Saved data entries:
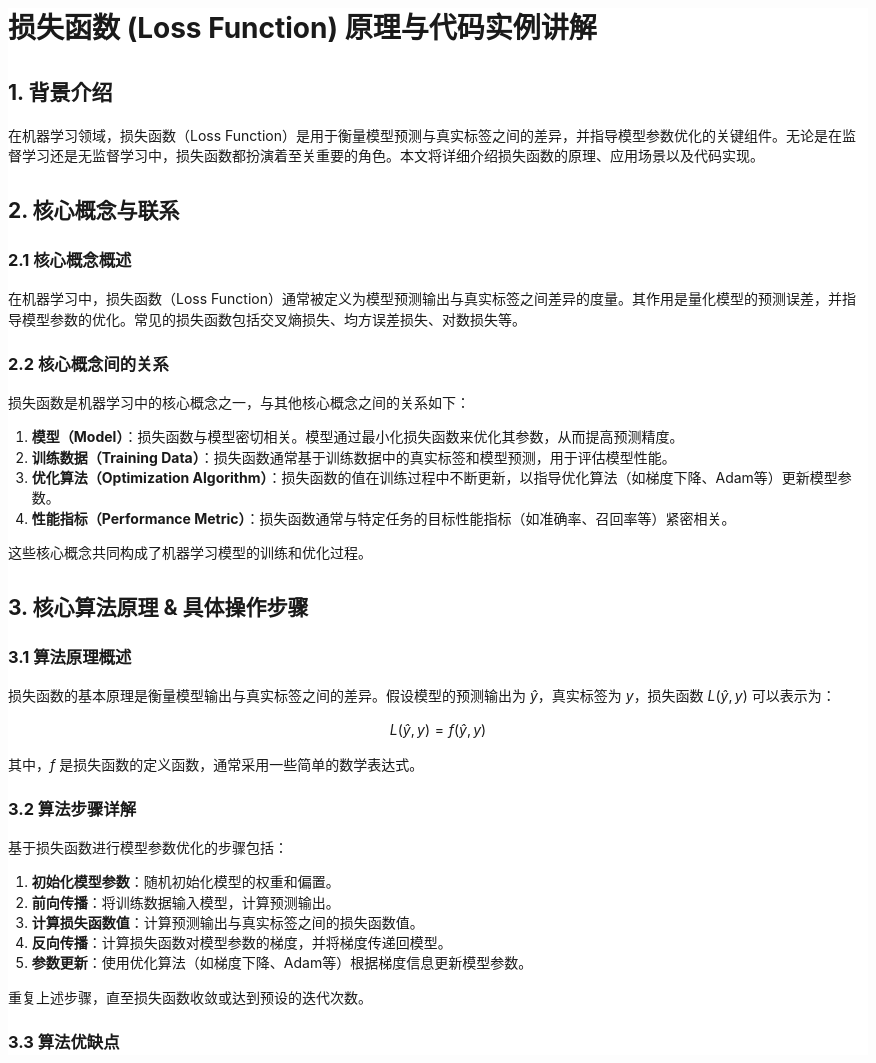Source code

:                  

# 损失函数 (Loss Function) 原理与代码实例讲解

## 1. 背景介绍

在机器学习领域，损失函数（Loss Function）是用于衡量模型预测与真实标签之间的差异，并指导模型参数优化的关键组件。无论是在监督学习还是无监督学习中，损失函数都扮演着至关重要的角色。本文将详细介绍损失函数的原理、应用场景以及代码实现。

## 2. 核心概念与联系

### 2.1 核心概念概述

在机器学习中，损失函数（Loss Function）通常被定义为模型预测输出与真实标签之间差异的度量。其作用是量化模型的预测误差，并指导模型参数的优化。常见的损失函数包括交叉熵损失、均方误差损失、对数损失等。

### 2.2 核心概念间的关系

损失函数是机器学习中的核心概念之一，与其他核心概念之间的关系如下：

1. **模型（Model）**：损失函数与模型密切相关。模型通过最小化损失函数来优化其参数，从而提高预测精度。
2. **训练数据（Training Data）**：损失函数通常基于训练数据中的真实标签和模型预测，用于评估模型性能。
3. **优化算法（Optimization Algorithm）**：损失函数的值在训练过程中不断更新，以指导优化算法（如梯度下降、Adam等）更新模型参数。
4. **性能指标（Performance Metric）**：损失函数通常与特定任务的目标性能指标（如准确率、召回率等）紧密相关。

这些核心概念共同构成了机器学习模型的训练和优化过程。

## 3. 核心算法原理 & 具体操作步骤

### 3.1 算法原理概述

损失函数的基本原理是衡量模型输出与真实标签之间的差异。假设模型的预测输出为 $\hat{y}$，真实标签为 $y$，损失函数 $L(\hat{y}, y)$ 可以表示为：

$$
L(\hat{y}, y) = f(\hat{y}, y)
$$

其中，$f$ 是损失函数的定义函数，通常采用一些简单的数学表达式。

### 3.2 算法步骤详解

基于损失函数进行模型参数优化的步骤包括：

1. **初始化模型参数**：随机初始化模型的权重和偏置。
2. **前向传播**：将训练数据输入模型，计算预测输出。
3. **计算损失函数值**：计算预测输出与真实标签之间的损失函数值。
4. **反向传播**：计算损失函数对模型参数的梯度，并将梯度传递回模型。
5. **参数更新**：使用优化算法（如梯度下降、Adam等）根据梯度信息更新模型参数。

重复上述步骤，直至损失函数收敛或达到预设的迭代次数。

### 3.3 算法优缺点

• Task objective:
Copy the lines above exactly. Start with the line containing "1. **模型（Model）", end with the line containing "### 3.1 算法原理概述", and include both.

• Output below:
1. **模型（Model）**：损失函数与模型密切相关。模型通过最小化损失函数来优化其参数，从而提高预测精度。
2. **训练数据（Training Data）**：损失函数通常基于训练数据中的真实标签和模型预测，用于评估模型性能。
3. **优化算法（Optimization Algorithm）**：损失函数的值在训练过程中不断更新，以指导优化算法（如梯度下降、Adam等）更新模型参数。
4. **性能指标（Performance Metric）**：损失函数通常与特定任务的目标性能指标（如准确率、召回率等）紧密相关。

这些核心概念共同构成了机器学习模型的训练和优化过程。

## 3. 核心算法原理 & 具体操作步骤

### 3.1 算法原理概述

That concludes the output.